Ülkenin geçtiği süreçte mahkemeden adalet beklemediğini ve bu davaya siyasi malzeme olarak monte edildiğini belirten Altaylı savunmasına şöyle devam etti: “5 yıl hücrede tutuldum. Siyasi malzeme olarak bu davaya dahil edildim. Bu metne ‘iddianame’ demek doğru değildir. Savcının hayal gücünü test ettiği bir metindir. Hablemitoğlu’nun katledilmesine ilişkin hiçbir bilgim yoktur. Halil Şıvgın, 2016’da benimle ilgili birtakım beyanlarda bulunmuştur. O dönem Almanya’daydım. Soruşturmayı yürüten başsavcıvekilini aradım. Frankfurt’tan gelip ifade verdim. Bu meselelerle ilgili donanımlı biri olduğumu anladığı için benimle 2,5 saat konuştu, notlar aldı. Gelmeyebilirdim. Alman vatandaşıyım, dünyanın her tarafında dostlarım var, onların yanına gidebilirdim. Zihni Çakır, Halil Şıvgın ve Nizamettin Avşar’ın hakkımdaki beyanları yalandır. Bu kişilerin burada tanık olarak dinleneceği günü sabırsızlıkla bekliyorum. Bu cinayetle ilgili adım ilk çıktığında yurtdışından gelip dönemin savcısına ifade verdim. Hangi cani, ismi geçtikten sonra gelir de ifade verir? Savcı beni öperek uğurladı. Bu cinayetten bilgim, en ufak katkım varsa Allah’ın laneti tüm ailemin üzerine olsun. Bu çok çirkin, alçakça, terbiyesiz bir iftiradır.”
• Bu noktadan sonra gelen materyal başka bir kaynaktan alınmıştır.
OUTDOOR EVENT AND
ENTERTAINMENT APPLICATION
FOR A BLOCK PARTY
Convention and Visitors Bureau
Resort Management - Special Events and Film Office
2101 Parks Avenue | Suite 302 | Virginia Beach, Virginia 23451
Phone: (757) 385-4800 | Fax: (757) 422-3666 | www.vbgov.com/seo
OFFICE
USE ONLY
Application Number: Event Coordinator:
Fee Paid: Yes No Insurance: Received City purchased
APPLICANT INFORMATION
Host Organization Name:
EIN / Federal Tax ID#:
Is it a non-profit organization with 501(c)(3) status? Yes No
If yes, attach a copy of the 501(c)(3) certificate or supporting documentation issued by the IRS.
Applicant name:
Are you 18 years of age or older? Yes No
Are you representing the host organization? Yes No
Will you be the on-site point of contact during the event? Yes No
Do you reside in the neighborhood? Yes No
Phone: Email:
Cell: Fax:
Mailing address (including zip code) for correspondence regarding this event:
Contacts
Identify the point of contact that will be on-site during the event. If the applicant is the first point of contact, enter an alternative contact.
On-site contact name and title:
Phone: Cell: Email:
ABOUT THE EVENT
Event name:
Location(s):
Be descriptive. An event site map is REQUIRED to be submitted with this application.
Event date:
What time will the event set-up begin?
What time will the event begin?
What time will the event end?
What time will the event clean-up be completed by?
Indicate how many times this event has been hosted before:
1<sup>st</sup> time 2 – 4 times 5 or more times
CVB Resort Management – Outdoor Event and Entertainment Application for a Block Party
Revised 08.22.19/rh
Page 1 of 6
SAVUNMA YAPARKEN SALONU DUMAN KAPLADI
Duruşmaya tutuklu bulunduğu Sincan Cezaevi’nden SEGBİS’le bağlanan Altaylı savunmasını yaparken mahkeme salonunu yanık kokusu kapladı. Mahkeme başkanının ne olduğunu sorması üzerine bina boşluğunda kâğıt yandığı bilgisi verildi.
Bir süre sonra salonu duman kaplayınca duruşmaya 15 dakika ara verildi.
DOĞU PERİNÇEK’İ İŞARET ETTİ
Altaylı, mahkemeden adalet beklemediğini, adil bir karar çıkacağına inanmadığını söyledi. Verilen aranın ardından savunmasına devam eden Altaylı, bu davaya monte edildiğini tekrarlarken, Vatan Partisi Genel Başkanı Doğu Perinçek ve Vatan Partisi yöneticisi Nusret Senem isimlerini işaret edip, tutuklu olduğu diğer davada verilen cezanın bozulması ihtimali belirince adının bu davaya karıştırıldığını ve tutuklandığını öne sürdü.
ÇİN VE RUSYA’NIN ÇALIŞMALARINI DEŞİFRE ETTİĞİM İÇİN HEDEF OLDUM
İddianamede, “cinayete azmettirme” suçundan cezalandırılmasının talep edildiğini hatırlatan Altaylı, “İddianameye bakıldığında, ne zaman, nerede Levent Göktaş’ı azmettirdiğim anlaşılmıyor. Levent Göktaş ve Aydın Köstem’i nerede ne zaman hangi fiilim ile azmettirmişim belli değil.” ifadelerini kullandı.
Uzun yıllar Türk istihbarat birimleri içerisinde görev aldığını aktaran Altaylı, Çin ve Rus istihbarat teşkilatlarının Türkiye ve Orta Asya’daki Türk cumhuriyetleri üzerine çalışma yöntemlerini anlattı. Altaylı, Çin ve Rusya’nın Türkiye’nin Orta Asya Türk cumhuriyetleri üzerindeki etkisini kırmak için yıllarca istihbarat faaliyetinde bulunduğunu, kendisinin de bu durumu deşifre ettiği için hedef olduğunu savundu.
Sonrasında Rusya ve Çin istihbaratlarının çalışma yöntemlerini anlatan Altaylı, sözlerini şöyle sürdürdü: “Bunların fiiliyatta Türkiye’de nasıl uygulandığını biliyorum. Bilmesi gerekenler de benim bildiğimi biliyor. Bunun için MİT’te bana bir yemek verildi. Müsteşar ve yardımcıları katılacaktı. İşi çıktığı için Müsteşar gelemedi; ama yardımcılarına 3 saat bu istihbarat faaliyetlerini anlattım, Doğu Perinçek örneğini verdim. Cemaatlerle nasıl mücadele edilir, bunu konuştum. Beni kapıya kadar, boynuma sarılarak uğurladılar. Bir şey daha söyledim; ‘Arkadaşlar, 15 Temmuz’da neredeydiniz?’ diye sordum. Tabii bunlar tutanaklara geçmiştir.”